Il passe par l’Inde où il tombe malade, finit par rejoindre son bataillon en Birmanie. La jungle asiatique offre un décor hostile, guère plus cependant que la brousse de son enfance. Les Japonais qui croyaient être les seuls à pouvoir lutter dans ce contexte découvrent face à eux des combattants presque aussi insoucieux de la mort. Le courage se mêle, il est vrai, de croyances enracinées dans la culture, comme les gris-gris qui rendent invincibles et rendent la peur inutile. Quand la peur survient, elle naît des ombres ou des arbres ennemis.

Ali Banana est trop jeune pour avoir conscience de ce qu’il traverse, au contraire d’Enitan, personnage principal du premier roman de Sefi Atta. Enitan est née en 1960, avec l’indépendance du Nigeria. Elle a onze ans quand commence le récit, au moment où elle se fait de Sheri une amie pour la vie. Elle en aura quarante-cinq quand elle s’engagera, d’un coup, dans la lutte pour la démocratie et mettra ses connaissances d’avocate au service d’une cause à laquelle elle n’avait jamais vraiment cru auparavant.

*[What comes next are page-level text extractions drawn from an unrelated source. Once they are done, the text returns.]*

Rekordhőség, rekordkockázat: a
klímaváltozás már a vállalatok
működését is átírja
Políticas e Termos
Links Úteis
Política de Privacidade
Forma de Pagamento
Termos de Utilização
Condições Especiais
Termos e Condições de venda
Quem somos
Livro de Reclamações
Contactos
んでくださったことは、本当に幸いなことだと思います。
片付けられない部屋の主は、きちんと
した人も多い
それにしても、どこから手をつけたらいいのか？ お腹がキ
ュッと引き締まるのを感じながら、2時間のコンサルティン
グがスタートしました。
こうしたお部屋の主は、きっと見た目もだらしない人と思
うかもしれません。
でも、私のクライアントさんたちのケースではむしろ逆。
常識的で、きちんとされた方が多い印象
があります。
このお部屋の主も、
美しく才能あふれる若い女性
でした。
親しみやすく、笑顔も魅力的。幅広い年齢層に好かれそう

Jusque-là, elle avait surtout mené un combat individuel, marquée par le souvenir du viol de Sheri à quatorze ans, refusant de céder aux pressions sociales qui font de la femme une auxiliaire silencieuse de son mari. Mari qui possède tous les droits, y compris celui d’avoir d’autres épouses. L’homme, en général, doit être respecté. Ce qui n’empêche pas Enitan de s’opposer parfois frontalement à son père, avocat engagé et donc honorable, mais personnage ambigu en raison d’une vie privée en partie cachée.

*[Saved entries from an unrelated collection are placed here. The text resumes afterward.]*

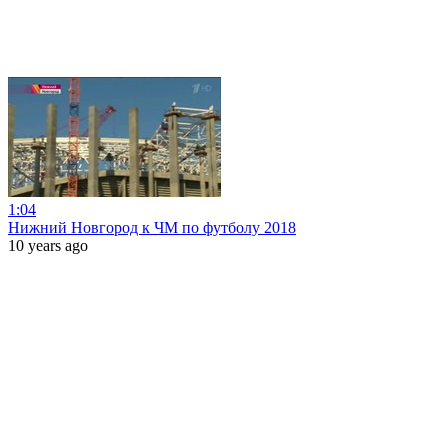
1:04
Нижний Новгород к ЧМ по футболу 2018
10 years ago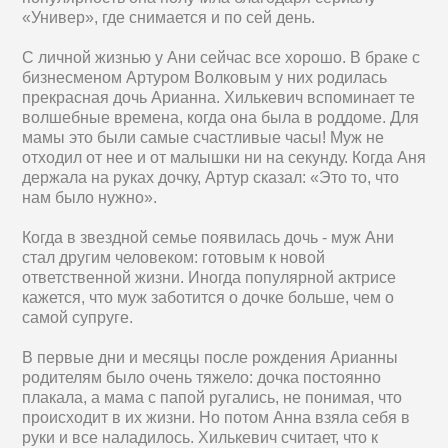
«Универ», где снимается и по сей день.
С личной жизнью у Ани сейчас все хорошо. В браке с
бизнесменом Артуром Волковым у них родилась
прекрасная дочь Арианна. Хилькевич вспоминает те
волшебные времена, когда она была в роддоме. Для
мамы это были самые счастливые часы! Муж не
отходил от нее и от малышки ни на секунду. Когда Аня
держала на руках дочку, Артур сказал: «Это то, что
нам было нужно».
Когда в звездной семье появилась дочь - муж Ани
стал другим человеком: готовым к новой
ответственной жизни. Иногда популярной актрисе
кажется, что муж заботится о дочке больше, чем о
самой супруге.
В первые дни и месяцы после рождения Арианны
родителям было очень тяжело: дочка постоянно
плакала, а мама с папой ругались, не понимая, что
происходит в их жизни. Но потом Анна взяла себя в
руки и все наладилось. Хилькевич считает, что к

L’éveil d’Enitan au sentiment collectif est progressif. En Angleterre où elle a fait ses études, elle a constaté combien les Européens avaient de l’Afrique une vision simpliste : « les gens se concentraient sur certains aspects de notre continent : la pauvreté, ou les guerres, ou la famine ; la brousse, les tribus, ou la faune et la flore. Ils aimaient nos animaux plus que nous. Ils ne s’intéressaient à nous que lorsque nous battions des mains et chantions. » L’exotisme, dont ce livre est très éloigné.

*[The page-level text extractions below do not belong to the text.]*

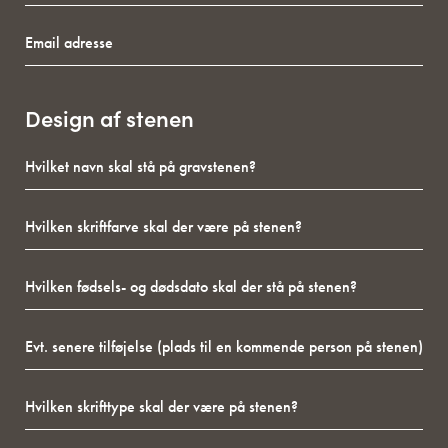
Email
adresse
Design af stenen
Hvilket
navn
skal
Hvilken
stå
skriftfarve
på
skal
gravstenen?
Hvilken
der
fødsels-
være
og
på
Evt.
dødsdato
stenen?
senere
skal
tilføjelse
der
Hvilken
(plads
stå
skrifttype
til
på
skal
en
stenen?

Il plonge au contraire dans le réel, patauge dans la crasse des marchés, mesure l’écart entre les nantis au pouvoir et tous les autres, décrit la ville de Lagos comme une cour des miracles, dresse le bilan catastrophique d’une pauvreté organisée sur la richesse du pétrole. Tout cela, vécu avec les yeux et le cœur d’une personne qui se refuse à généraliser. Qui ne veut pas se dire féministe. Mais qui l’est, comme elle est démocrate au plus profond d’elle-même. Ce qu’elle l’assume un jour, au risque de déplaire.

Aucune étoile n’a désigné Enitan comme héroïne. Elle se construit petit à petit, en partie contre sa propre personnalité, au contact de ce qui l’entoure. Et à l’opposé de Banana qui semble plutôt se défaire dans la folie de la guerre.